I am trying to set up a system to take an existing binary, and partially modify its contents by adding a configuration as an internal resource.
My usecase for this is to create an editor interface to build a UI of sorts.
This editor would then modify a prebuilt "engine" binary which would then run the interface using the created configuration.
My reasoning for not just doing this at compiletime is I don't want to force the users to run the whole rust build pipeline if at all possible.
So far my research has come up empty, would anyone have suggestions on how I would approach this?
The one you probably don't want in this case is finding an existing block of literal data in the binary and replacing it. This only works if the data is constant length, which probably isn't the case for your editor data.
Many executable formats don't care if there is extra data at the end, so your editor can simply append the data to the end, then append the length, and the engine can open itself, read the length from the last bytes, and then seek backwards to find the start of the data.
If you are running on Windows, executables can have structured "resources" embedded in them that can be edited. I don't know much about this mechanism.
If you are running on macOS, applications are packages (directories that are treated as single units by the file manager) and you can put ordinary files in the resources directory of that package, separate from the executable.
None of these are specific to Rust, because Rust does not compile or run programs in a special way.
I believe there exists a library from the rust for linux people where you could use macros as booleans and then change all locations from true to false (or other direction) at once in the binary. was obviously pretty unsafe and i can't remember the name but you could see how they did it.
Interestingly, the ZIP archive format has its index at the end for this very reasonÂą: You can put whatever you want in front of it and it remains a valid zip file. So if you put together all of your UI assets into a zip file and append it to the executable, any zip library should be able to open the executable file and access the contents without any special effort on your part.

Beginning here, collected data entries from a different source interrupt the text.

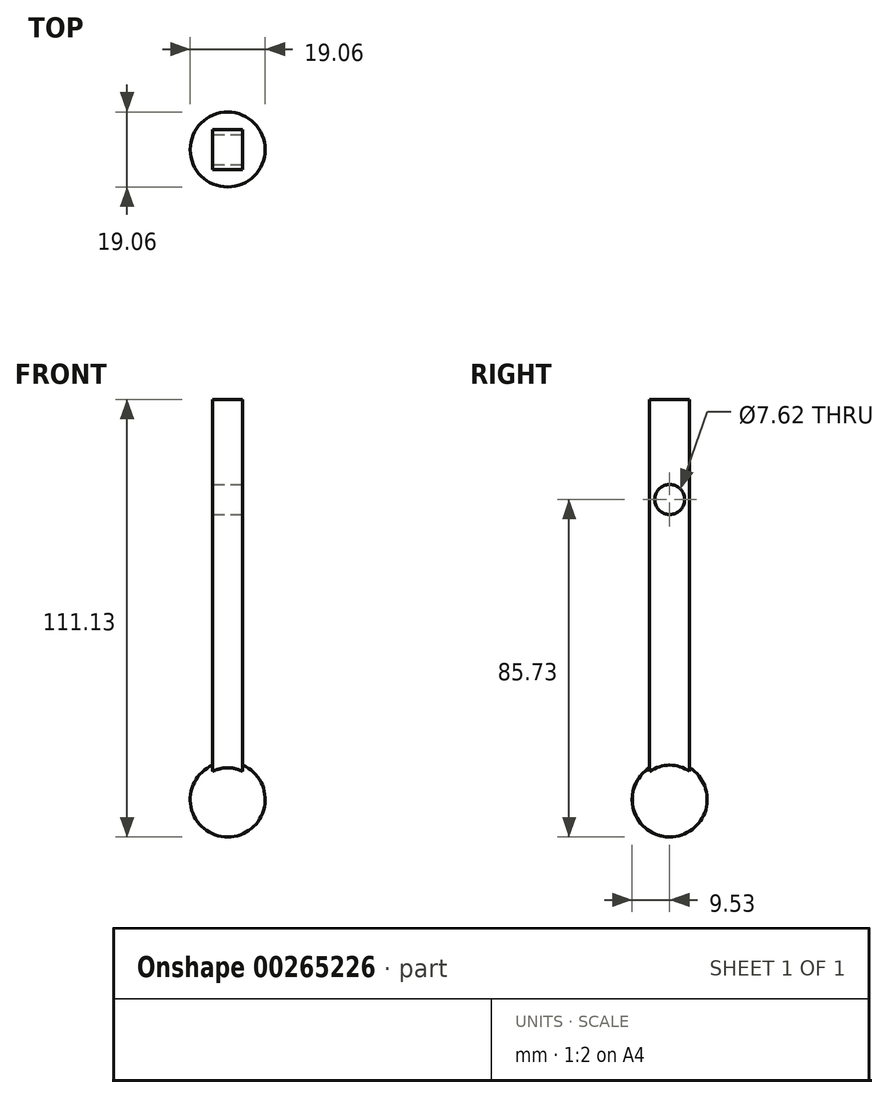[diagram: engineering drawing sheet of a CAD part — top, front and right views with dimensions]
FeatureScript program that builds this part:
annotation { "Feature Type Name" : "Feature", "Feature Type Description" : "" }
export const myFeature = defineFeature(function(context is Context, id is Id, definition is map)
    precondition{}
    {
        {
            var Q0;
            Q0=qCreatedBy(makeId("Right.planeOp"),FACE);
            var sketch = newSketch(context, id + "F0", { "sketchPlane" : qUnion([Q0])});
            skLineSegment(sketch, "E0", {"start": v(0, -9.53) * mm, "end": v(0, 9.53) * mm});
            skArc(sketch, "E1", {"start": v(0, -9.53) * mm, "mid": v(-9.53, 0) * mm, "end": v(0, 9.53) * mm});
            skSolve(sketch);
        }
        {
            var Q0;
            Q0=makeQuery(id+"F0.imprint","IMPRINT",FACE,{"disambiguationData":[TD([[makeQuery(id+"F0.imprint","IMPRINT",EDGE,{"derivedFrom":sQuery(id+"F0.wireOp",EDGE,"E0")}),1.0]])]});
            var Q1;
            Q1=sQuery(id+"F0.wireOp",EDGE,"E0");
            revolve(context, id + "F1", {"entities" : qUnion([Q0]), "axis" : qUnion([Q1]), "revolveType" : RevolveType.FULL});
        }
        {
            var Q0;
            Q0=qCreatedBy(makeId("Top.planeOp"),FACE);
            var sketch = newSketch(context, id + "F2", { "sketchPlane" : qUnion([Q0])});
            skLineSegment(sketch, "E2.bottom", {"start": v(-3.8, 5.08) * mm, "end": v(3.8, 5.08) * mm});
            skLineSegment(sketch, "E2.top", {"start": v(-3.8, -5.08) * mm, "end": v(3.8, -5.08) * mm});
            skLineSegment(sketch, "E2.left", {"start": v(-3.81, 5.08) * mm, "end": v(-3.81, -5.08) * mm});
            skLineSegment(sketch, "E2.right", {"start": v(3.81, 5.08) * mm, "end": v(3.81, -5.08) * mm});
            skPoint(sketch, "E2.middle", {"position": v(0, 0) * mm});
            skSolve(sketch);
        }
        {
            var Q0;
            Q0 = qSketchRegion(id + "F2", true);
            extrude(context, id + "F3", {"entities" : qUnion([Q0]), "operationType" : NewBodyOperationType.ADD, "depth" : 101.6 * mm});
        }
        {
            var Q0;
            Q0=qCreatedBy(makeId("Right.planeOp"),FACE);
            var sketch = newSketch(context, id + "F4", { "sketchPlane" : qUnion([Q0])});
            skCircle(sketch, "E3", {"center": v(0, 76.2) * mm, "radius": 3.81 * mm});
            skSolve(sketch);
        }
        {
            var Q0;
            Q0 = qSketchRegion(id + "F4", true);
            extrude(context, id + "F5", {"entities" : qUnion([Q0]), "operationType" : NewBodyOperationType.REMOVE, "endBound" : BoundingType.THROUGH_ALL, "oppositeDirection" : true, "depth" : 25.4 * mm, "hasSecondDirection" : true, "secondDirectionBound" : SecondDirectionBoundingType.THROUGH_ALL, "secondDirectionOppositeDirection" : false, "secondDirectionDepth" : 25.4 * mm});
        }
    });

With a little bit of abstraction, it probably wouldn't be too hard to come up with a system that can either read from a directory on the filesystem (for testing or MacOS packages) or from a zip archive (standalone or appended to the executable).
Âą Edit: See @kpreid's reply below-- I probably overstated the reason why ZIP is designed this way.
Interestingly, the ZIP archive format has its index at the end for this very reason: You can put whatever you want in front of it and it remains a valid zip file.
I don't know the design history, but there are other reasons to do this. For example, files can be compressed and written to the file as they are found, and then the index (however big it is) written after all files have been written — it allows a ZIP archive to be created in a “streaming” fashion despite file systems not supporting inserting variable-length data at the beginning of a file. Wikipedia’s description focuses on the ability to append files to a ZIP archive by writing new files and a new directory, but that's the same thing in a sense. They do also mention “self-extracting archives”, which are essentially the same thing as OP’s problem, just without intent to write the decompressed files.
With the increasing use of code signing to vet programs for authenticity, I would encourage you not to modify existing binaries, if you can avoid doing so. Changing a binary will invalidate any signatures over that binary, requiring the user to either re-sign the binary themselves (technically challenging; may cost money), submit the binary back to you so that you can re-sign it, or disable code signing.
I have some opinions about this trend overall, but regardless, vendors are doing this and we'll have to accommodate it.
Separately, this approach also will not work on systems where binaries are installed by a user with different privileged than the user, including both most *nix package management systems and some app store systems.
Personally, my recommendation would be to package the modifiable parts separately - as a ZIP, for example, or as a directory of files. Your program can look for this package on startup and load it using normal filesystem APIs, and this will not affect any code signing or verification the way that modifying the binary would. Your editor can make this process reasonably transparent by knowing where to put the files, so that the user doesn't have to guess.
Unfortunately my particular usecase prevents the usage of sidecar files.
If there was a way to send out rust code in an unreadable state in such a way that it could be quickly compiled by the end-user, I would be able to use that, but I don't think there is a thing like that?
If you can tolerate having debug builds where the files are not embedded but loaded from the file system, and then a longer release build where they are embedded, there is the rust-embed crate for that.
But I guess you'd always have to run the part of the pipeline that creates the final files for embedding.
Since the binary here serves as an interpreter and the appended data represents a program to be run within it, the combination of the two creates a unique program. This unique program would need to be verified and validated independently, so it’s reasonable to require a separate signature for each individual concatenation.